Wednesday, October 14, 2009

peace tip #14

PEACE TIP #14:
Don't sell out on ideals.


Had I not read an unpublished post by Justin, I would likely be remnants of an explosion created from self-induced pressure to strive for a perceived American dream: employment. I lasted one day as sales representative for a marketing business that reduces credit card fees by making pitches and gathering signatures door to door. I tried to rationalize with the idea of helping local businesses save money and that an hour and a half commute was worth the commission. I claim the label of temporarily irrational.

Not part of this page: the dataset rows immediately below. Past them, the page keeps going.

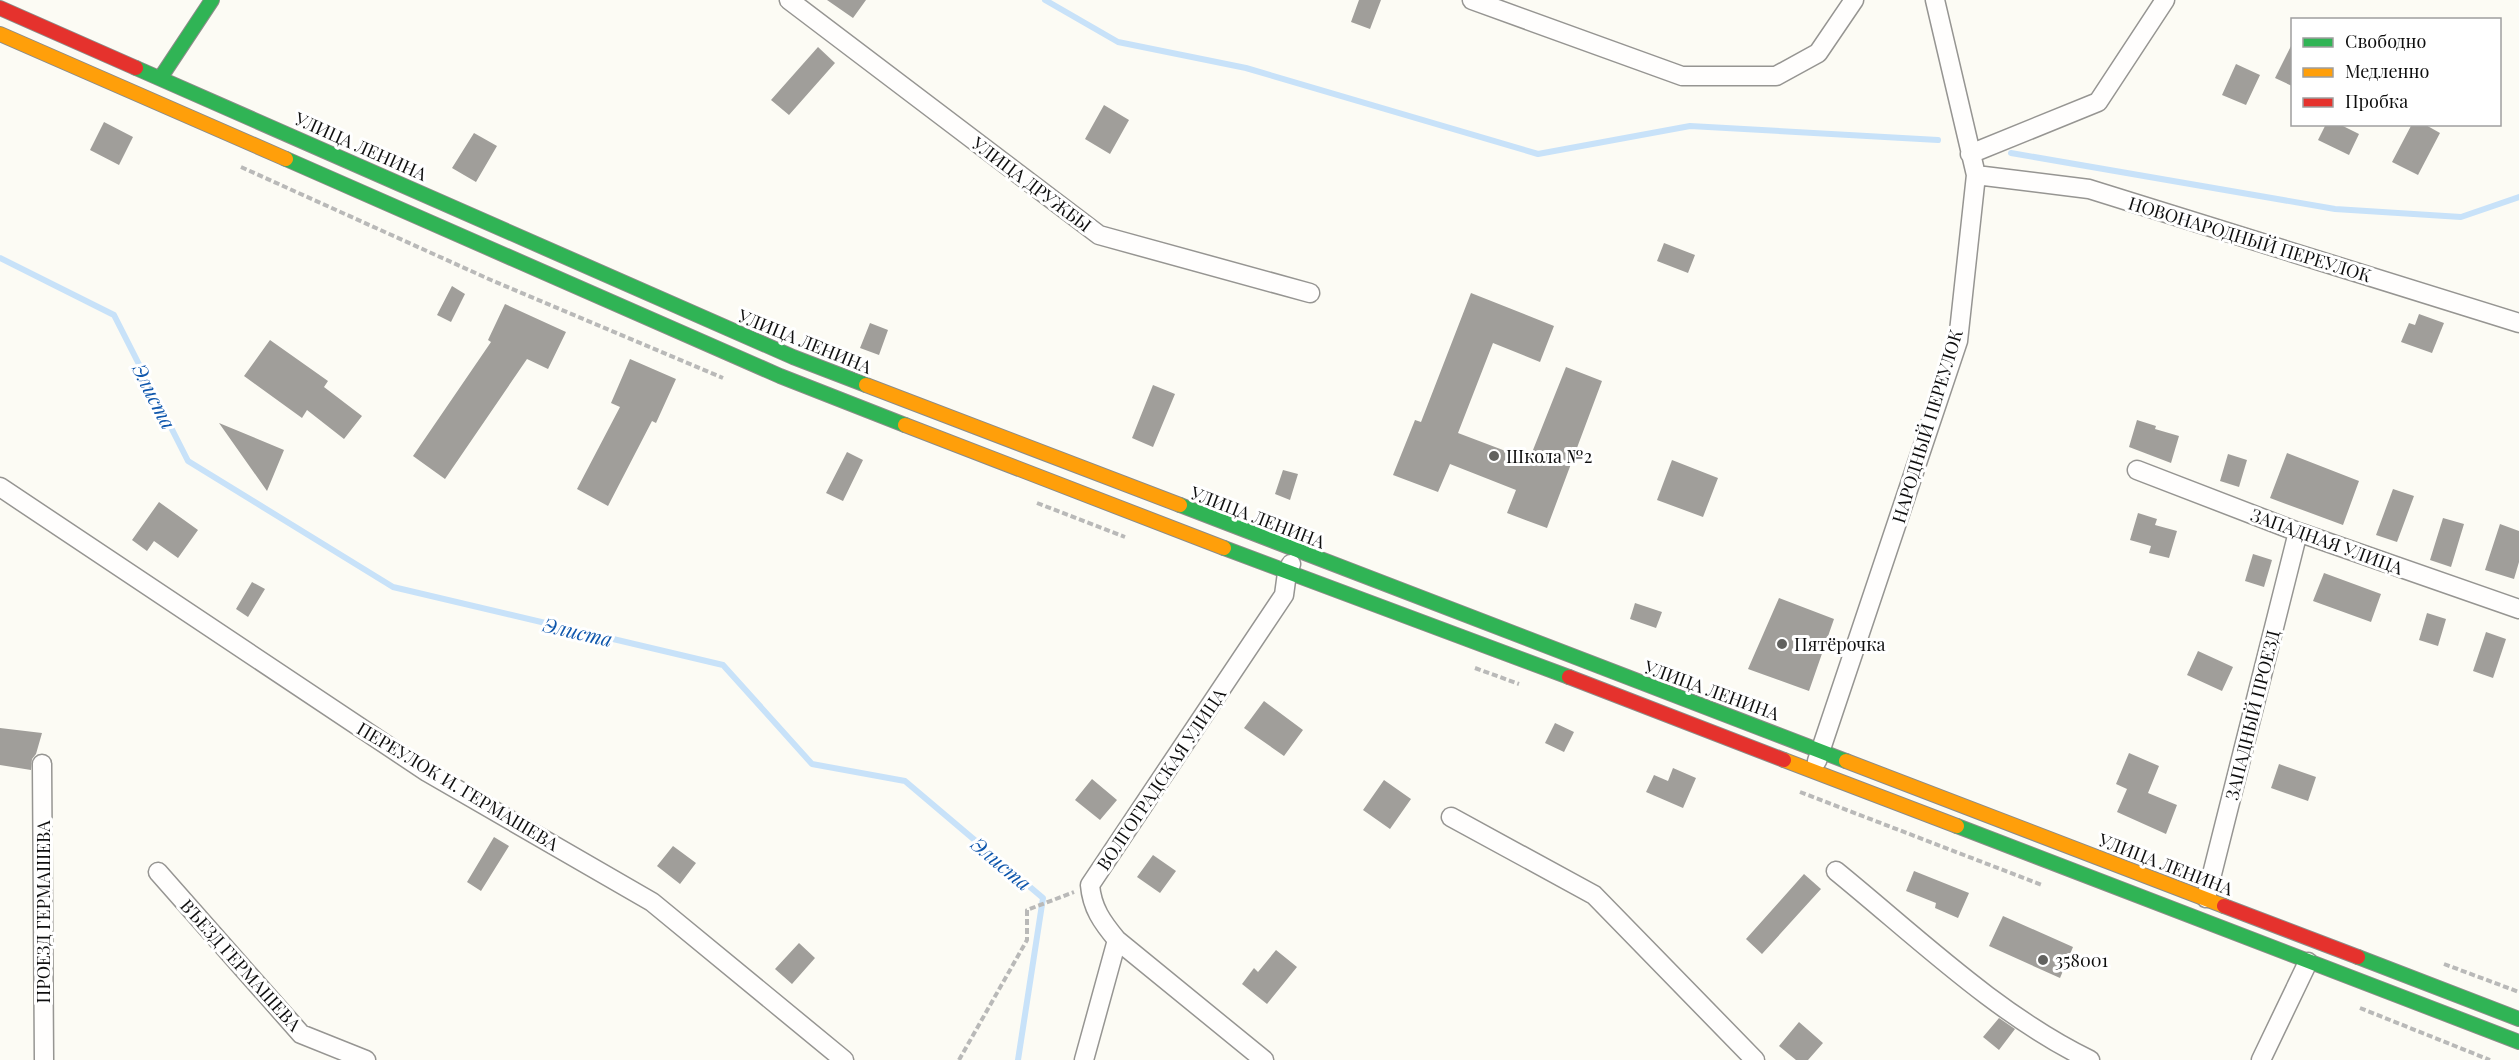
<svg xmlns="http://www.w3.org/2000/svg" width="2519" height="1060" font-family="'Playfair Display',serif">
  <rect width="100%" height="100%" fill="#fcfbf4"/>
  <g fill="none" stroke-linecap="round" stroke-linejoin="round">
    <path stroke="#c8e2f9" stroke-width="6" d="M 1045,0 L 1118,42 L 1246,68 L 1538,154 L 1690,126 L 1938,140
      M 2011,153 L 2335,209 L 2461,217 L 2519,197
      M 0,258 L 114,315 L 188,461 L 393,587 L 723,665 L 812,764 L 905,781 L 1043,898 L 1018,1060"/>
  </g>
  <path fill="#a09e9a" d="M 827,0 L 866,0 L 853,18 Z
    M 1359,0 L 1381,0 L 1370,29 L 1351,22 Z
    M 2292,44 L 2292,86 L 2275,78 Z
    M 818,47 L 835,63 L 789,115 L 771,100 Z
    M 2236,64 L 2260,75 L 2246,105 L 2222,95 Z
    M 1104,105 L 1129,120 L 1110,154 L 1085,139 Z
    M 104,122 L 133,137 L 119,165 L 90,150 Z
    M 2326,124 L 2339,124 L 2359,134 L 2349,155 L 2318,140 Z
    M 2412,124 L 2424,124 L 2440,133 L 2418,175 L 2392,162 Z
    M 474,133 L 497,146 L 476,182 L 452,168 Z
    M 1664,243 L 1695,255 L 1688,273 L 1657,261 Z
    M 452,286 L 465,294 L 451,322 L 437,315 Z
    M 1471,293 L 1554,326 L 1540,362 L 1493,343 L 1458,433 L 1529,460 L 1566,367 L 1602,381 L 1547,528 L 1507,513 L 1516,490 L 1450,464 L 1438,492 L 1393,475 L 1415,420 L 1421,422 Z
    M 505,304 L 566,332 L 548,369 L 527,359 L 445,479 L 413,456 L 491,342 L 488,340 Z
    M 2419,314 L 2444,323 L 2432,353 L 2401,342 L 2409,323 L 2415,325 Z
    M 870,323 L 888,330 L 879,355 L 860,348 Z
    M 270,340 L 328,381 L 324,387 L 362,416 L 344,439 L 307,410 L 302,418 L 244,376 Z
    M 630,359 L 676,379 L 656,423 L 652,421 L 608,506 L 577,489 L 620,407 L 611,403 Z
    M 1153,385 L 1175,394 L 1153,447 L 1132,438 Z
    M 2137,420 L 2156,426 L 2155,429 L 2179,436 L 2171,463 L 2129,447 Z
    M 219,423 L 284,450 L 267,491 Z
    M 847,452 L 863,460 L 843,501 L 826,493 Z
    M 2287,453 L 2359,481 L 2343,525 L 2270,498 Z
    M 2228,454 L 2247,460 L 2239,487 L 2220,481 Z
    M 1672,460 L 1718,478 L 1703,517 L 1657,500 Z
    M 1283,470 L 1298,474 L 1290,500 L 1275,494 Z
    M 2393,489 L 2414,496 L 2397,542 L 2376,535 Z
    M 159,502 L 198,530 L 178,558 L 154,541 L 147,551 L 132,540 Z
    M 2138,513 L 2157,519 L 2155,525 L 2177,531 L 2169,558 L 2149,553 L 2151,546 L 2130,540 Z
    M 2443,518 L 2464,524 L 2451,567 L 2430,560 Z
    M 2500,524 L 2519,531 L 2519,562 L 2514,579 L 2485,570 Z
    M 2253,554 L 2272,560 L 2264,587 L 2245,581 Z
    M 2324,573 L 2381,594 L 2371,622 L 2313,601 Z
    M 252,582 L 265,589 L 248,617 L 236,609 Z
    M 1779,598 L 1834,619 L 1809,691 L 1748,669 Z
    M 1635,603 L 1662,612 L 1656,628 L 1630,619 Z
    M 2427,613 L 2446,619 L 2438,646 L 2419,640 Z
    M 2486,632 L 2506,639 L 2493,678 L 2473,671 Z
    M 2198,651 L 2233,667 L 2222,691 L 2187,675 Z
    M 1264,701 L 1303,730 L 1284,756 L 1244,728 Z
    M 1555,723 L 1574,732 L 1564,752 L 1545,743 Z
    M 0,728 L 42,733 L 36,754 L 32,759 L 31,770 L 0,765 Z
    M 2129,753 L 2159,766 L 2148,793 L 2177,805 L 2166,834 L 2117,812 L 2127,789 L 2116,784 Z
    M 2279,764 L 2316,777 L 2308,801 L 2271,788 Z
    M 1673,768 L 1696,778 L 1683,808 L 1646,792 L 1654,775 L 1668,781 Z
    M 1092,779 L 1117,800 L 1100,820 L 1075,800 Z
    M 1384,780 L 1411,799 L 1390,829 L 1363,810 Z
    M 494,837 L 509,846 L 481,891 L 467,882 Z
    M 673,846 L 696,863 L 680,884 L 657,866 Z
    M 1153,855 L 1176,871 L 1160,893 L 1137,877 Z
    M 1914,871 L 1969,893 L 1958,918 L 1935,908 L 1936,903 L 1906,891 Z
    M 1804,874 L 1821,889 L 1762,954 L 1746,939 Z
    M 2003,916 L 2073,947 L 2060,978 L 1989,946 Z
    M 799,943 L 815,958 L 792,984 L 775,969 Z
    M 1276,950 L 1297,967 L 1267,1004 L 1242,984 L 1254,968 L 1258,972 Z
    M 1999,1018 L 2015,1029 L 1999,1050 L 1983,1037 Z
    M 1799,1022 L 1823,1043 L 1808,1060 L 1796,1060 L 1779,1046 Z"/>
  <g fill="none" stroke-linecap="round" stroke-linejoin="round">
    <g stroke="#969592" stroke-width="21">
      <path id="street" d="M 789,0 L 1099,235 L 1310,293
        M 1472,0 L 1682,76 L 1776,76 L 1818,53 L 1854,0
        M 1970,154 L 2098,102 L 2165,0
        M 1976,175 L 2089,189 L 2519,323
        M 2137,470 L 2298,532 L 2519,609
        M 0,487 L 427,772 L 652,902 L 844,1060
        M 1817,761 L 1958,341 L 1976,175 L 1935,0
        M 42,764 L 44,1060
        M 1451,817 L 1594,895 L 1755,1060
        M 1836,871 C 1916,936 1997,1015 2090,1060
        M 158,872 L 301,1034 L 366,1060
        M 2206,898 L 2298,532
        M 1117,940 L 1264,1060
        M 1084,1060 L 1117,940 C 1102,922 1092,908 1090,885 L 1284,595 L 1287,573 L 1291,564
        M 2261,1060 L 2308,962"/>
    </g>
    <g stroke="#8c8c89" stroke-width="16">
      <path id="fast" d="M 136,68 L 793,357 L 866,385
        M 161,77 L 212,0
        M 286,159 L 780,376 L 905,425
        M 1180,505 L 1846,761
        M 1224,548 L 1569,677
        M 1957,826 L 2519,1042
        M 2358,957 L 2519,1019"/>
    </g>
    <g stroke="#8c8c89" stroke-width="16">
      <path id="slow" d="M 0,34 L 286,159
        M 866,385 L 1180,505
        M 905,425 L 1224,548
        M 1784,760 L 1957,826
        M 1846,761 L 2224,906"/>
    </g>
    <g stroke="#8c8c89" stroke-width="16">
      <path id="jam" d="M 0,8 L 136,68
        M 1569,677 L 1784,760
        M 2224,906 L 2358,957"/>
    </g>
    <path stroke="#b9b9b8" stroke-width="4" stroke-dasharray="6 3" stroke-linecap="butt" d="M 241,167 L 491,280 L 723,378
      M 1037,503 L 1125,537
      M 1475,668 L 1519,684
      M 1800,792 L 2042,885
      M 2444,964 L 2519,992
      M 2360,1008 L 2490,1060
      M 959,1060 L 1027,940 L 1027,910 L 1074,892"/>
    <use href="#street" stroke="#fffefd" stroke-width="18"/>
    <use href="#fast" stroke="#30b455" stroke-width="14"/>
    <use href="#slow" stroke="#ff9f0a" stroke-width="14"/>
    <use href="#jam" stroke="#e5322d" stroke-width="14"/>
  </g>
  <g fill="#62625f" stroke="#fff" stroke-width="2">
    <circle cx="1494" cy="456" r="6"/>
    <circle cx="1782" cy="644" r="6"/>
    <circle cx="2043" cy="960" r="6"/>
  </g>
  <g text-anchor="middle" dominant-baseline="central" stroke-width="6" stroke-linejoin="round" paint-order="stroke">
    <g font-size="18" fill="#0f0f0f" stroke="#fff">
      <text transform="translate(361 146) rotate(24)">УЛИЦА ЛЕНИНА</text>
      <text transform="translate(1032 184) rotate(37)">УЛИЦА ДРУЖБЫ</text>
      <text transform="translate(2250 239) rotate(17)">НОВОНАРОДНЫЙ ПЕРЕУЛОК</text>
      <text transform="translate(805 341) rotate(22)">УЛИЦА ЛЕНИНА</text>
      <text transform="translate(1927 426) rotate(-73)">НАРОДНЫЙ ПЕРЕУЛОК</text>
      <text transform="translate(1258 517) rotate(21)">УЛИЦА ЛЕНИНА</text>
      <text transform="translate(2327 541) rotate(20)">ЗАПАДНАЯ УЛИЦА</text>
      <text transform="translate(1712 690) rotate(20)">УЛИЦА ЛЕНИНА</text>
      <text transform="translate(2252 715) rotate(-76)">ЗАПАДНЫЙ ПРОЕЗД</text>
      <text transform="translate(1161 779) rotate(-56)">ВОЛГОГРАДСКАЯ УЛИЦА</text>
      <text transform="translate(458 786) rotate(31)">ПЕРЕУЛОК И. ГЕРМАШЕВА</text>
      <text transform="translate(2166 864) rotate(21)">УЛИЦА ЛЕНИНА</text>
      <text transform="translate(43 912) rotate(-90)">ПРОЕЗД ГЕРМАШЕВА</text>
      <text transform="translate(241 965) rotate(48)">ВЪЕЗД ГЕРМАШЕВА</text>
    </g>
    <g font-size="18" fill="#0f0f0f" stroke="#fff" text-anchor="start">
      <text x="1506" y="456">Школа №2</text>
      <text x="1794" y="644">Пятёрочка</text>
      <text x="2055" y="960">358001</text>
    </g>
    <g font-size="20" font-style="italic" fill="#0e56ac" stroke="#fff">
      <text transform="translate(155 396) rotate(63)">Элиста</text>
      <text transform="translate(578 631) rotate(13)">Элиста</text>
      <text transform="translate(1002 863) rotate(40)">Элиста</text>
    </g>
  </g>
  <rect x="2291" y="18" width="210" height="108" fill="#ffffff" stroke="#9f9f9f" stroke-width="1.5"/>
  <rect x="2303" y="38" width="30" height="9" fill="#30b455" stroke="#9f9f9f" stroke-width="1.5"/>
  <text x="2345" y="48" font-size="18" fill="#0f0f0f">Свободно</text>
  <rect x="2303" y="68" width="30" height="9" fill="#ff9f0a" stroke="#9f9f9f" stroke-width="1.5"/>
  <text x="2345" y="78" font-size="18" fill="#0f0f0f">Медленно</text>
  <rect x="2303" y="98" width="30" height="9" fill="#e5322d" stroke="#9f9f9f" stroke-width="1.5"/>
  <text x="2345" y="108" font-size="18" fill="#0f0f0f">Пробка</text>
</svg>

I am likely exaggerating on atrocities involved and understanding that beggars can't be choosers, but I refuse to be surrounded by aspirations summed up by the phrase of "make mo' money." Helping people is good, but I quickly understood that it wasn't necessarily the drive behind the suited people involved. Plus, if I ever become convinced again that driving for three hours per day is acceptable, I beg you, dear reader, to take my foot out of my brain.

My mother mentioned that she'll hope for the day I am successful career wise in such a way that was measured by a salary higher than her own. Me dreaming of such seems salacious considering that my scope is a bit worldly, acknowledged lofty and idealistic, but more perceivably realistic. I know love, and I know it could be daunted by greed and submitting to financial motivations and its slavery.

Thank you, Justin, for what you wrote. Thank you for finding me. Thank you for showing me what it feels like to have someone care and for discouraging me to pursue something akin to soulful torture. Thank you for your positivity and your willingness to help. Thank you for enabling me with love and granting me confidence. Thank you for not letting me let myself get sucked in a world I despise. Thank you for existing.